Of more immediate consequence are a number of congenital diseases which are the result of the coming together of recessive genes. One such disease is sickle cell anemia. In persons homozygous for the stickling gene, a large proportion of the red blood cells “sickle”- that is, form a sickle shape-and then clog the small capillaries, causing blood clots and depriving vital organs of their full supply of blood. This produces continuous, painful illness and, usually, death at an early age. About 4 percents of the population in certain tropical regions in Africa are born with sickle cell anemia, and almost half of the members of some African tribes are known to carry the recessive gene. In this country, it is found almost exclusively among blacks.
Mental deficient in infants, is also the result of a “double dose” of a recessive gene; so is Tay-Sachs disease, which appears almost exclusively among Jews of Central European ancestry.
Human Genetics Disorders
As in Drosophila, the Y chromosome of a man carries much less genetic information than the chromosome. Genes for color vision, for example, are carried on the X chromosome in humans but not on the Y chromosome. Color-blindness is produced by a recessive allele of the normal gene. The normal allele is dominant; a woman with the normal allele and one X chromosome with the allele for color blindness will have normal color vision. If she transmits the X chromosome with the recessive allele to a daughter, the daughter also will have color vision if she receives a normal X chromosome from her father (that is, if he is not color-blind). If, however, the X chromosome with the recessive allele is transmitted to a son, he will be color-blind since, lacking a second X chromosome, he has only the recessive allele.
Blood Groups
Probably the most familiar characteristic in human beings that is determined by a single group of alleles is the ABO blood series. The existence of blood groups was discovered in 1900 by Karl Landsteiner. Mixing samples of blood taken from members of his laboratory staff, Landsteiner found that sometimes the red blood cells would clump together, or agglutinate, & sometimes they would not. He worked out four major groups of blood: A, B, AB, & O. Before long, it was established that these blood types are inherited according to Mendelian laws.

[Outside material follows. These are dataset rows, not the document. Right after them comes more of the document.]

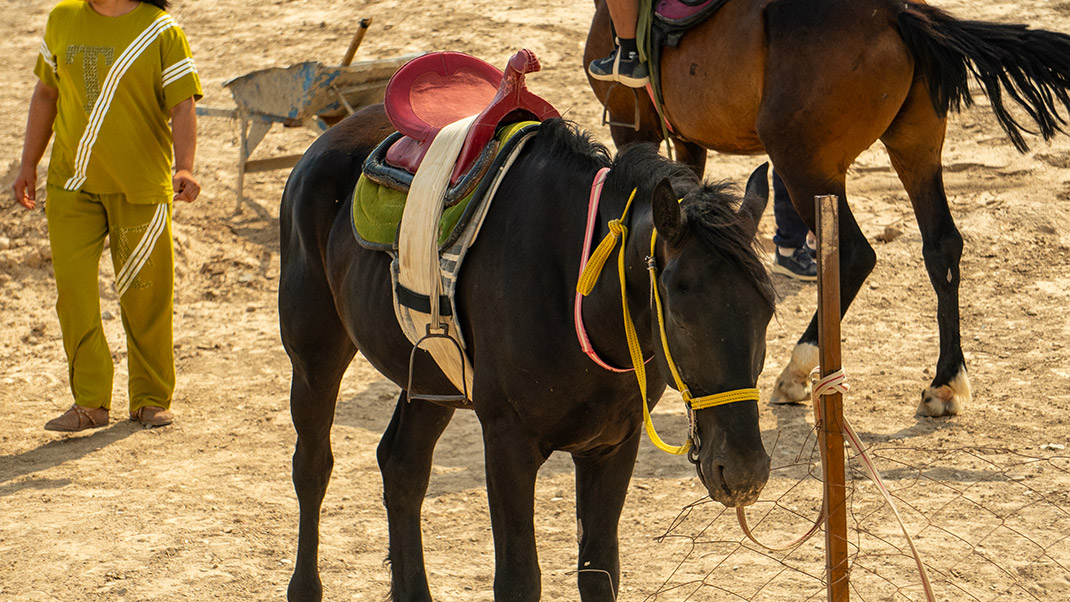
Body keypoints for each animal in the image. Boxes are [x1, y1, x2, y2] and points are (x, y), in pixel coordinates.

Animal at [278, 103, 776, 601]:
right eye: (680, 315)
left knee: (402, 466)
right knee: (312, 466)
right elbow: (518, 579)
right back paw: (304, 585)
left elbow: (600, 570)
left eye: (767, 312)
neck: (580, 296)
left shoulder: (614, 444)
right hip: (314, 353)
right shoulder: (508, 442)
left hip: (430, 377)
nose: (744, 470)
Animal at [585, 0, 1070, 417]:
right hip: (915, 145)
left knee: (855, 256)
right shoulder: (684, 139)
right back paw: (945, 381)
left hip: (805, 166)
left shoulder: (636, 128)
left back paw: (798, 368)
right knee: (942, 247)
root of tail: (896, 11)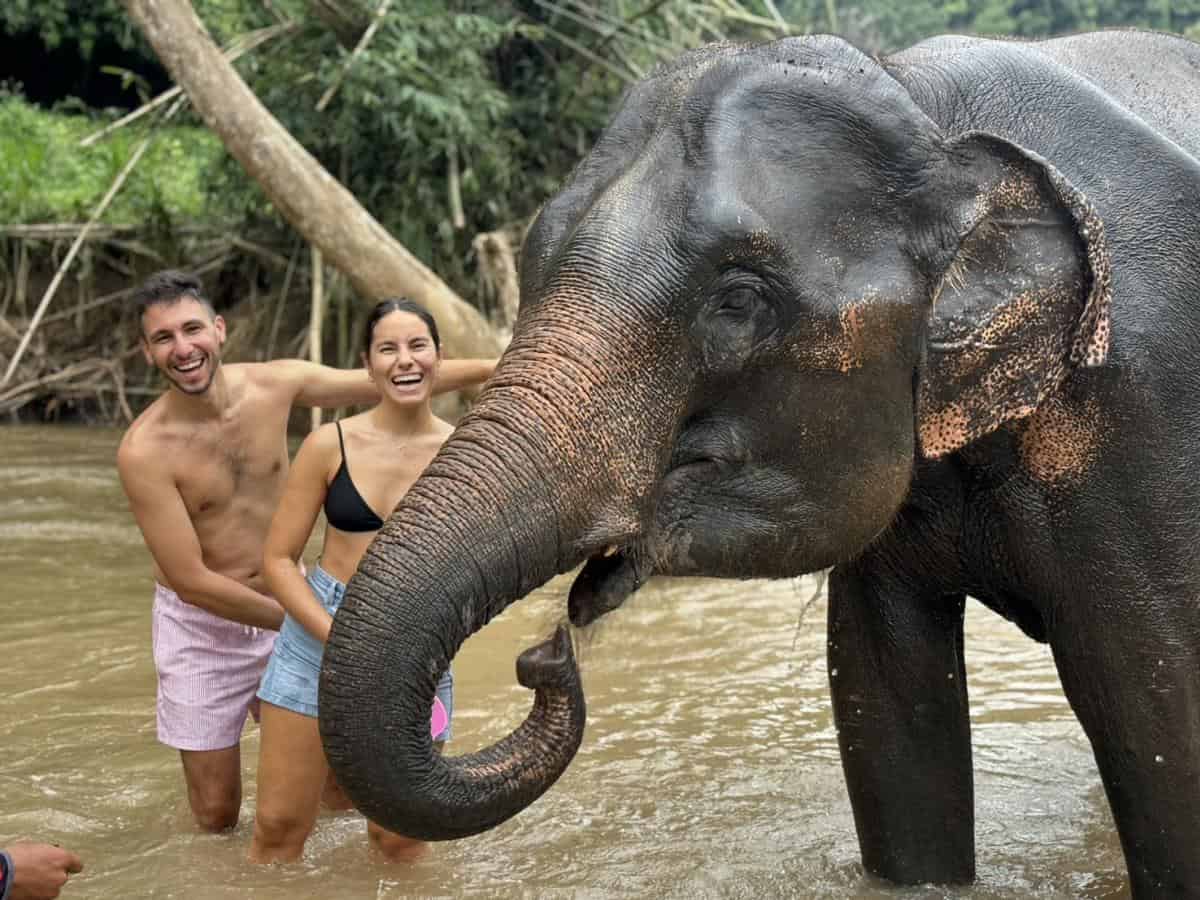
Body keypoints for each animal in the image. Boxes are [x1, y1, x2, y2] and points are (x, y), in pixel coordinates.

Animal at [318, 29, 1200, 897]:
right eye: (532, 267)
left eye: (737, 300)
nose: (543, 656)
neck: (927, 108)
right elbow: (885, 703)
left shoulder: (1141, 415)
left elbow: (1156, 710)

If your blood type is A, this means that on the surface of your red blood cells is a specific polysaccharide, A, that is not found on the surface of blood cells of persons with type O or B. Persons with type B have polysaccharide B on their red blood cells; persons with type AB have two types of polysaccharides; & persons with type O have neither A nor B polysaccharides. People of blood type A have in their blood antibodies to B. Similarly, type B has antibodies to A. Type O individuals have antibodies to both A & B, while type AB ones have neither. As a consequence, if you – still hypothetically blood type A- are given a transfusion of blood type B or blood type AB, your body’s antibodies against the B or AB cells will agglutinate the donor B-type cells in their bloodstream. This reaction can be so violent that it is sometimes fatal. You can receive O cells safely, however, since they contain no polysaccharide that your body will recognize as foreign.
The agglutination phenomenon is caused by antibodies, globular proteins that react against foreign substances in the blood.